A noter que le DPO n’est pas responsable de la conformité au GDPR, cette responsabilité reste imputée au responsable du traitement.

2.    Cartographier vos traitements de données personnelles

Personne ne connait mieux que vous les traitements des données personnelles de vos collaborateurs. Vous devrez donc participer activement à la cartographie de ces traitements.

L’objectif est de recenser :

  • Les différents processus qui incluent des données personnelles
  • La finalité de ces traitements
  • Les acteurs (internes ou externes) qui participent à ces traitements
  • Les flux de traitements (en cas de transfert de données en dehors de l’UE)

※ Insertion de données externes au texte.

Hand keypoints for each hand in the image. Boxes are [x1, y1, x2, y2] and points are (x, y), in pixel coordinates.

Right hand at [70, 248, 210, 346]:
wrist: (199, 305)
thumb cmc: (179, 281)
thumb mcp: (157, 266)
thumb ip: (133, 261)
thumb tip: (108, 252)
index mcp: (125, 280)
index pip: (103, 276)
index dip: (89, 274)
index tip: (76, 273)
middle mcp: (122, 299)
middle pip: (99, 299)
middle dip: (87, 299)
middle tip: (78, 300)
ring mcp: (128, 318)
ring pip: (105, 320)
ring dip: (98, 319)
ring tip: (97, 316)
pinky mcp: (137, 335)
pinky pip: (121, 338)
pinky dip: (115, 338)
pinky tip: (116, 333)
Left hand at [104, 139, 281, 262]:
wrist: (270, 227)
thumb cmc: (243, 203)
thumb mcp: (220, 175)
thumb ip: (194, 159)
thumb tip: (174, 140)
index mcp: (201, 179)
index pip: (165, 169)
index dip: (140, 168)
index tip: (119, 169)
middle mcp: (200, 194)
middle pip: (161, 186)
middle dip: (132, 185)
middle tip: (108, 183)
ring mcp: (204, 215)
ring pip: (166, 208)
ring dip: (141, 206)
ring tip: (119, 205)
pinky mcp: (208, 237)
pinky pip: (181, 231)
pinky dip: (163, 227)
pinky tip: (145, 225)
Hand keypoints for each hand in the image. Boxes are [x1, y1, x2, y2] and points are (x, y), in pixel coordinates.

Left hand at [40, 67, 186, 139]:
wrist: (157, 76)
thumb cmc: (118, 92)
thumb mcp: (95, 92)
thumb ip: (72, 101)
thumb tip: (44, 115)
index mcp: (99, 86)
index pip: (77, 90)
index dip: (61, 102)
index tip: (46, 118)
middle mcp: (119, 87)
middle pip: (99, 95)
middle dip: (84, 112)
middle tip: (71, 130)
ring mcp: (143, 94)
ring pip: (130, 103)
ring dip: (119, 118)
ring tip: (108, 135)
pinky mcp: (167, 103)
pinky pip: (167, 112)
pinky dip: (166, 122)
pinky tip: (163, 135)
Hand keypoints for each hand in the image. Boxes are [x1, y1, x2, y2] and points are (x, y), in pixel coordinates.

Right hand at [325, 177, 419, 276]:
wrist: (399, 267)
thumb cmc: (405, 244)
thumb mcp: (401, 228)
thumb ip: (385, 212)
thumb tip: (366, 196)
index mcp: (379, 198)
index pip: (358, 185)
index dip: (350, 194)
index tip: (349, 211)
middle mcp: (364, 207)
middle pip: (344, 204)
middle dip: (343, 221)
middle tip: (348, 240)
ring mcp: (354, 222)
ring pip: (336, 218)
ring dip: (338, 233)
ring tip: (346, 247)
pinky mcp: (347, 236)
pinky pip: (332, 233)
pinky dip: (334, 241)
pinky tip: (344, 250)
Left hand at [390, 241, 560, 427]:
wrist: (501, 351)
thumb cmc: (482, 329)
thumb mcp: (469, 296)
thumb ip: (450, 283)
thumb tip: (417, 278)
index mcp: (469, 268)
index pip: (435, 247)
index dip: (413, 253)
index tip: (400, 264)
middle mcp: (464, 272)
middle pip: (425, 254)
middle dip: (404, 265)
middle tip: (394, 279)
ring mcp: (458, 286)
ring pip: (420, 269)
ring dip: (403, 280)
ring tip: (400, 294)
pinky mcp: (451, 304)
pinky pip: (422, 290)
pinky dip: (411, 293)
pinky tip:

Pour chaque traitement, demandez-vous :

  • Qui ? (Qui est le responsable de traitement, qui sont les sous-traitants)
  • Quoi ? (Quel catégorie de données)
  • Pourquoi ? (Finalité de traitement)
  • Où ? (Hébergement / pays)
  • Jusqu’à quand ? (Temps de conservation des données)
  • Comment ? (Sécurité mise en place)

3.    Vérifier la capacité de réponse aux réclamations et traitements

Les ressources humaines devront traiter (dans le délai légal) les demandes et réclamations des collaborateurs liées à l’exercice de leurs droits (droit à l’oubli, retrait de consentement, droit de rectification, etc.). Vous devez donc vous assurer que les processus RH permettant d’y répondre sont identifiés et maitrisés par les différents acteurs.

Le délai légal

Art 12.3. Le responsable du traitement fournit à la personne concernée des informations sur les mesures prises à la suite d’une demande formulée en application des articles 15 à 22, dans les meilleurs délais et en tout état de cause dans un délai d’un mois à compter de la réception de la demande. Au besoin, ce délai peut être prolongé de deux mois, compte tenu de la complexité et du nombre de demandes. Le responsable du traitement informe la personne concernée de cette prolongation et des motifs du report dans un délai d’un mois à compter de la réception de la demande. Lorsque la personne concernée présente sa demande sous une forme électronique, les informations sont fournies par voie électronique lorsque cela est possible, à moins que la personne concernée ne demande qu’il en soit autrement.

Art 12.4. Si le responsable du traitement ne donne pas suite à la demande formulée par la personne concernée, il informe celle-ci sans tarder et au plus tard dans un délai d’un mois à compter de la réception de la demande des motifs de son inaction et de la possibilité d’introduire une réclamation auprès d’une autorité de contrôle et de former un recours juridictionnel.

4.    Prioriser les actions de mise en conformité GDPR

Après les étapes de cartographie et d’analyse de la situation existante, en collaboration avec votre DPO, vous devrez identifier les actions à mener en priorité afin d’être conforme avec la directive. La priorité des actions doit être définie selon les risques et impacts des traitements sur la liberté et les droits de vos collaborateurs. L’utilisation d’une matrice des risques vous permettra de mettre en évidence les lots à traiter.

Exemple de matrice :

Matrice d'évaluation des risques GDPR RH

Une fois que votre service RH et les processus RH seront en conformité avec le GDPR, il vous faudra veiller à ce que le tout soit maintenu au quotidien (lire l’article dédié « le GDPR au quotidien dans les services et processus RH »).